Data analysed in this study were derived from routine general practice in the UK. These data were sourced from a proprietary health data resource, The Health Improvement Network (THIN) , a competitor to the General Practice Research Database (GPRD) , a widely recognised source of UK GP data. THIN was selected since it had greater patient numbers matching the initial selection criteria.
THIN data are collected in a non-interventional way from the daily record keeping of primary care physicians in the UK. The records are anonymised at the collection stage so that researchers have access to an encrypted identifier for the physician's office and the patient. They provide a longitudinal medical record for each patient. Currently, the dataset consists of contributions from over 300 practices and data from approximately five million patients of whom over 2.3 million are actively registered with the practices and can be prospectively followed. The remaining patients have historical data but have either left the practice or died. There are nearly 30 million patient years of computerised data in THIN. On average, patients have full data for six years and may have up to 15 years of observations. Data from THIN consist of four categories that detail the following: 1) subject demographic details; 2) medical history (diagnoses); 3) test results and addition health-related data such as smoking status; and 4) drug treatments. Ethical approval was granted by the Cambridge MREC.
Data were extracted for patients with a diagnosis for rheumatoid arthritis (RA) recorded at least twice on two different dates.
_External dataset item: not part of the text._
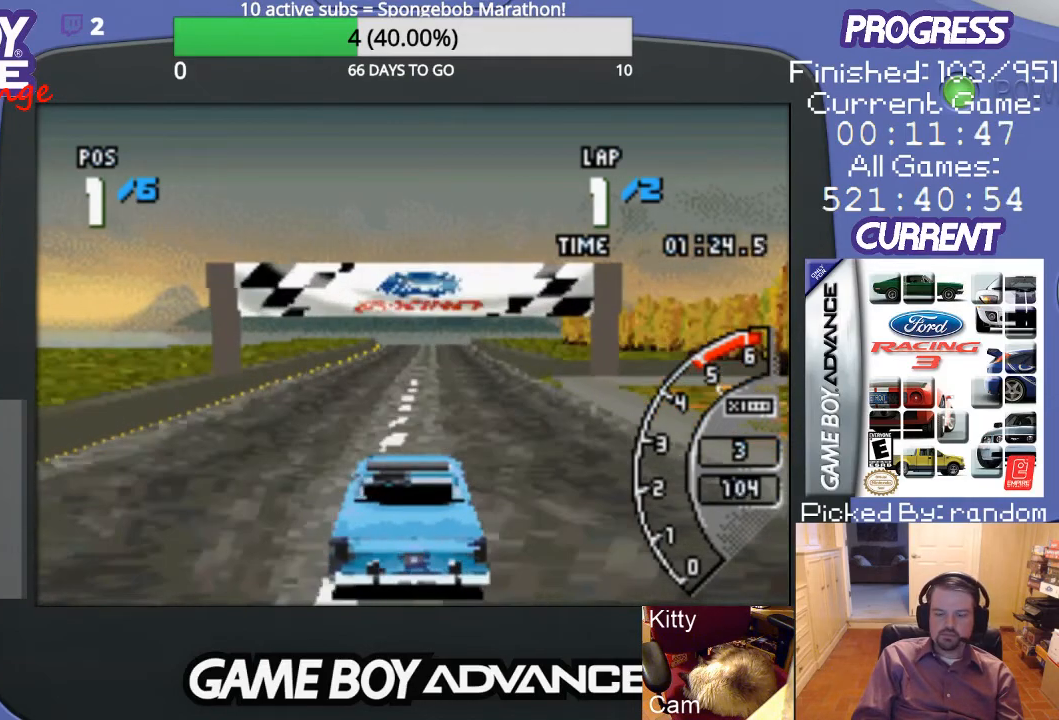
{"buttons": ["A"], "events": [[133, "DPAD_RIGHT", "down"], [233, "DPAD_RIGHT", "up"]]}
A marker of 'newly diagnosed' was assigned if the patient had less than six months case history prior to first RA diagnostic code.
Of these patients, the first rheumatoid presentation (index event) was determined from the first of the following three events: either 1) occurrence of three consecutive monthly prescriptions for a non-steroidal anti-inflammatory drug (NSAID); or 2) recorded rheumatology referral, consultation or screening; or 3) an RA diagnosis. Cases were further selected by presence of at least one valid CRP measurement between the index date (the date of the index event) and study endpoint.
Finally, to be assured of following cases from their first rheumatoid presentation, a minimum wash-in period of six months between the date of first contact with the database and the index date was applied.
The observational endpoint was the first recorded date of a major orthopaedic intervention which included hip, knee, shoulder, elbow joint replacement or cervical spine fusion, in common with the Early Rheumatoid Arthritis Study Group . Those who did not progress to TJR were censored at the date of last contact or death.
The key marker in this investigation, serum CRP concentration, is reported as provided in THIN. CRP observations were utilised only if they had a value >0 in order to be sure that this was a true observation and not a null value attributed 0 (zero) systematically or at data entry. Recorded total cholesterol (TC) observations were similarly treated. Mean CRP was calculated for all valid observations between index and study endpoint, as was mean body mass index (BMI) and mean blood pressure (systolic and diastolic).
Cases where CRP change was recorded were included where at least two observations were recorded approximately one year apart (± 90 days in order to recruit sufficient cases). Given high intra-individual variability for CRP [15, 16], baseline CRP status was calculated as the average of all observations within 90 days of the first CRP observation. Similarly, the follow-up CRP level was defined as the mean of values occurring within a further 90 day of the second (1 year) observation. It was not possible to determine whether the assays were of high sensitivity therefore decided to categorize CRP level according to the scientific statement recently issued by the American Heart Association and Centers for Disease Control and Prevention  a method used previously in large epidemiological studies . A low level of CRP was defined as 10 mg/L or less whilst levels in excess of 10 mg/L were defined as high based on published population norms. CRP change was then defined for the period as low → low (LL), low → high (LH), high → low (HL), and high → high (HH). Classification by the method used in a recent study of hospital laboratory data  was not feasible in this instance as too few cases in the CRP change subgroup met the AHA criteria for 'normal' CRP (≤ 3 mg/L). Any case in the CRP change subgroup who had a recorded diagnosis of an acute ischaemic event during their CRP observation period (± 30 days) was excluded from analysis.
Survival was evaluated using Cox proportional hazards regression analysis (CPHM), using SPSS® v15, SPSS Inc, Chicago. Independent covariates of survival were tested using a manual forward inclusion method with a threshold significance of p = 0.05 as the criterion for inclusion in the final models. Time to event was measured from the date of the last reported CRP observation. Surviving cases were right-censored by their last known contact date.